Nikkomycin was detected by disk agar diffusion and HPLC as previously described [30]. The detection of tylosin analogues was performed by HPLC on an Agilent 1260 system equipped with a ZORBAX SB-C18 reverse phase column (4.6 × 250 mm, 5 μm, Agilent). Samples were eluted at 1 ml/min with a linear gradient from 50 to 80 % of methanol in water over 25 min at wavelength of 280 nm. Each experiment was performed in triplicate.

Isolation and structural determination of compound 1 and 2

For antibiotics production, spore suspensions were inoculated into liquid SP medium and cultured at 28 °C for 24 h as seed culture in shake flask (220 revolutions per minute, rpm), and then 30 ml of seed culture was transferred to 3 L of SP in a 5 L fermentor (BIOTECH-5JG, BX-BIO). BIOTECH-FCS software was used to control the equipment and collect data. Air was sparged into the fermentor to supply oxygen at four times atmospheric pressure, and the rotor speed was 400 rpm. After fermentation for 5 days at 28 °C the culture broth of ΔwblA was filtered by Pyrex Buchner funnel with a fritted disc (pore size 40–60 mm). Then the supernatant was extracted by separatory funnel with equal volume of chloroform for three times at room temperature. Chloroform extract was evaporated to dry. The resulting sample was re-dissolved in methanol and then separated on Sephadex LH-20 as mentioned above. Active fractions were collected and purified by semi-preparative HPLC equipped with ZORBAX SB-C18 reverse phase column (9.4 × 250 mm, 5 μm, Agilent) by linear gradient elution as mentioned above.

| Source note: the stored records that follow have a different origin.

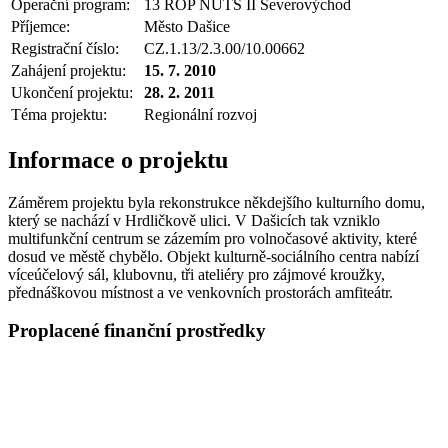
Operační program:
13 ROP NUTS II Severovýchod
Příjemce:
Město Dašice
Registrační číslo:
CZ.1.13/2.3.00/10.00662
Zahájení projektu:
15. 7. 2010
Ukončení projektu:
28. 2. 2011
Téma projektu:
Regionální rozvoj
Informace o projektu
Záměrem projektu byla rekonstrukce někdejšího kulturního domu,
který se nachází v Hrdličkově ulici. V Dašicích tak vzniklo
multifunkční centrum se zázemím pro volnočasové aktivity, které
dosud ve městě chybělo. Objekt kulturně-sociálního centra nabízí
víceúčelový sál, klubovnu, tři ateliéry pro zájmové kroužky,
přednáškovou místnost a ve venkovních prostorách amfiteátr.
Proplacené finanční prostředky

MS analysis was performed on LTQ Orbitrap hybrid mass spectrometer (Thermo-Fisher) equipped with a Dionex Ultimate 3000 nano-flow system and a nano-electrospray ion source. NMR spectra were recorded on a 500 MHZ Bruker spectrometer using CDCl3 as the solvent.

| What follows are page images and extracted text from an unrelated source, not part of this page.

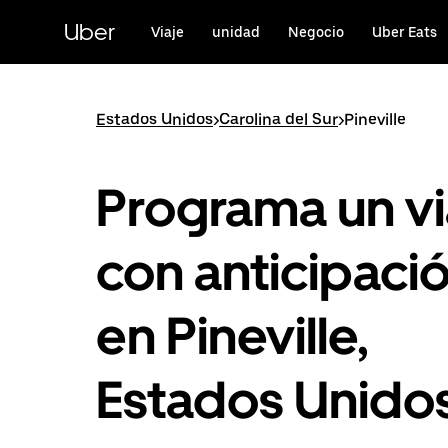
Saltar
al
Uber
Viaje
unidad
Negocio
Uber Eats
contenido
principal
Estados Unidos
>
Carolina del Sur
>
Pineville
Programa un vi
con anticipaci
en Pineville,
Estados Unido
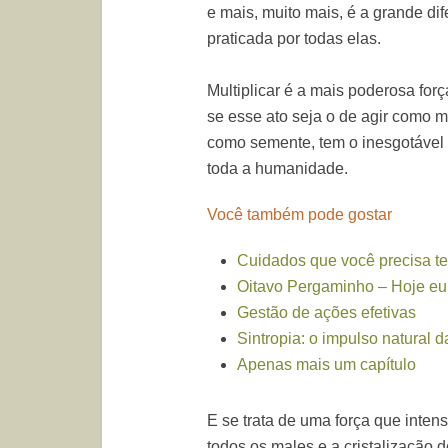
e mais, muito mais, é a grande di
praticada por todas elas.
Multiplicar é a mais poderosa fo
se esse ato seja o de agir como 
como semente, tem o inesgotável p
toda a humanidade.
Você também pode gostar
Cuidados que você precisa te
Oitavo Pergaminho – Hoje eu 
Gestão de ações efetivas
Sintropia: o impulso natural d
Apenas mais um capítulo
E se trata de uma força que intens
todos os males e a cristalização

Determination of minimum inhibitory concentration (MIC)

Compound 1, 2 and tylosin standard were dissolved in DMSO and serially diluted with LB prior to mixing with indicator strains. Indicator strains were pre-incubated in LB on a rotary shaker at 37 °C for overnight. Assays for determining MIC were performed on 96-well plates consisting of the diluted compounds, indicator strains (0.5 %) and 0.5 % DMSO. Strains growing in LB medium containing 0.5 % DMSO without test compounds were used as positive controls, and LB medium containing 0.5 % DMSO was used as negative control. The growth of indicator strains was measured after 12 h of incubation for S. epidermidis, S. aureus, B. subtilis and B. cereus, and 24 h for S. pneumoniae and S.pyogenes on a microplate reader (Synergy H4, Biotech) at wavelength of 600 nm. Each experiment was performed in triplicate.